Genome Assembly with Perfect Coverage solved by 824

Cyclic Chromosomes

Recall that although chromosomes taken from eukaryotes have a linear structure, many bacterial chromosomes are actually circular. We represented a linear chromosome with a DNA string, so we only need to modify the definition of string to model circular chromosomes.

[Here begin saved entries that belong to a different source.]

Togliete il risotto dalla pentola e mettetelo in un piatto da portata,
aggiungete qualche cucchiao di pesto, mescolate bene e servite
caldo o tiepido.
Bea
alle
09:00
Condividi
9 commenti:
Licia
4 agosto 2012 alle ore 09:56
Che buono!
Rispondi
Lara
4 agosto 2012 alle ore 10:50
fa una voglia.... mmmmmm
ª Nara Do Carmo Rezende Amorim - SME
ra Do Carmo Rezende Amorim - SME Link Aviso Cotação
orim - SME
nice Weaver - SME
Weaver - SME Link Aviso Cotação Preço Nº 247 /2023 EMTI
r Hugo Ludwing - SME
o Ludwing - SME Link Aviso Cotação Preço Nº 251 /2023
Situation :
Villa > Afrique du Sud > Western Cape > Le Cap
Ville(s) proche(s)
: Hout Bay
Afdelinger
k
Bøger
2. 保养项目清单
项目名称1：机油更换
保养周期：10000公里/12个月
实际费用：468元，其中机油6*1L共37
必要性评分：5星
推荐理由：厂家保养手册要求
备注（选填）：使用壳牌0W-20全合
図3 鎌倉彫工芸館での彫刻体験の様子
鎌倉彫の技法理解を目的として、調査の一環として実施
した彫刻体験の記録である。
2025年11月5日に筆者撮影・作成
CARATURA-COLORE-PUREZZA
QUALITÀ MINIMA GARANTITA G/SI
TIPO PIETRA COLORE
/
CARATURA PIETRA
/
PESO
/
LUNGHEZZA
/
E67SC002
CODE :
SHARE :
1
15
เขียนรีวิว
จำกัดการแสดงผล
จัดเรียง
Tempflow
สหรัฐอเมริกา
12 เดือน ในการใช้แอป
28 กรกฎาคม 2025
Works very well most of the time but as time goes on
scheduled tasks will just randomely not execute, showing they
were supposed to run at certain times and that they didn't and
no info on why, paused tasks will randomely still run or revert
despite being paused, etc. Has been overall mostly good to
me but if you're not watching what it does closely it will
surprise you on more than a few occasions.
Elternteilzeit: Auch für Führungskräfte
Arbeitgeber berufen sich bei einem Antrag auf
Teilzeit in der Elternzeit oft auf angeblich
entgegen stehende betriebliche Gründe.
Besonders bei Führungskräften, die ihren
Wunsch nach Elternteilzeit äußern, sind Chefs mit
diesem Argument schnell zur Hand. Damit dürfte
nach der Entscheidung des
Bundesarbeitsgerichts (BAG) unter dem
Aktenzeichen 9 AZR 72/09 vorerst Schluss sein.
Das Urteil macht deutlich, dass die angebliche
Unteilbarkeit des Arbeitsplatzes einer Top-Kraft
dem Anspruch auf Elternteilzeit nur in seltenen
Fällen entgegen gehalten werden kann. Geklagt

Perfect coverage is the phenomenon in fragment assembly of having a read (or $k$-mer) begin at every possible location in the genome. Unfortunately, perfect coverage is still difficult to achieve, but fragment assembly technology continues to improve by leaps and bounds, and perfect coverage is perhaps not the fantasy it once was.

Problem

A circular string is a string that does not have an initial or terminal element; instead, the string is viewed as a necklace of symbols. We can represent a circular string as a string enclosed in parentheses. For example, consider the circular DNA string (ACGTAC), and note that because the string "wraps around" at the end, this circular string can equally be represented by (CGTACA), (GTACAC), (TACACG), (ACACGT), and (CACGTA). The definitions of substrings and superstrings are easy to generalize to the case of circular strings (keeping in mind that substrings are allowed to wrap around).

Given: A collection of (error-free) DNA $k$-mers ($k \leq 50$) taken from the same strand of a circular chromosome. In this dataset, all $k$-mers from this strand of the chromosome are present, and their de Bruijn graph consists of exactly one simple cycle.

Return: A cyclic superstring of minimal length containing the reads (thus corresponding to a candidate cyclic chromosome).

Sample Dataset

ATTAC
TACAG
GATTA
ACAGA
CAGAT
TTACA
AGATT

Sample Output

GATTACA

Note

The assumption made above that all reads derive from the same strand is practically unrealistic; in reality, researchers will not know the strand of DNA from which a given read has been sequenced.